The region to correspond to a single cell becomes to have a viewing angle characteristics which is an average of viewing angles of two domains A & B because the region corresponding to the single cell is divided into two domains A & B respectively having viewing angle characteristics different from each other by 180.degree.. Accordingly, this liquid crystal device can be provided with a largely extended viewing angle range.
The prior art illustrated in FIG. 15 is of a case where the twist angle in the voltage application is 45.degree..
In comparing the above two kinds of liquid crystal device, the former liquid crystal device shown in FIG. 14 has one more constitutional element than the latter liquid crystal device shown in FIGS. 15 to 17. That is, alignment control electrode 34 is newly required, which causes not only more complex structure but also a disadvantage in its aperture characteristic.

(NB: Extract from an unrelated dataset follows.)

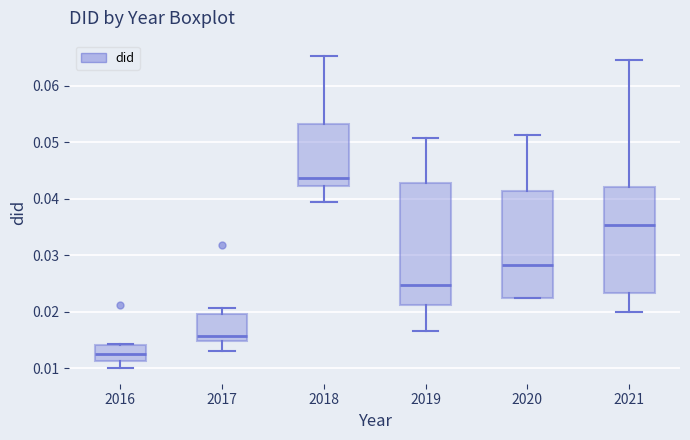

Comparing the boxes themselves (not the whiskers), which one is the tallest?

2019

In the structure of the latter liquid crystal device shown in FIGS. 15 to 17, there may take place a case where the domain formation becomes unstable on the voltage ON state. More specifically, liquid crystal molecules 40C to be aligned almost vertically at the boundary of the domains of FIG. 17 do not always stably exist at the boundary of domains A and. B, but may be formed at a place deviated from the boundary, or may move around the boundary. In these cases, the balance of the area ratio of two domains A & B is deteriorated; accordingly, there is a problem in that not only the viewing angle characteristic is deteriorated but also the expansion of the discontinuous portion at the domain boundary further deteriorates the viewing angle characteristics as well as the aperture.
Therefore, in the latter liquid crystal device it is important to stably form the discontinuous portion at the boundary of two domains A and B.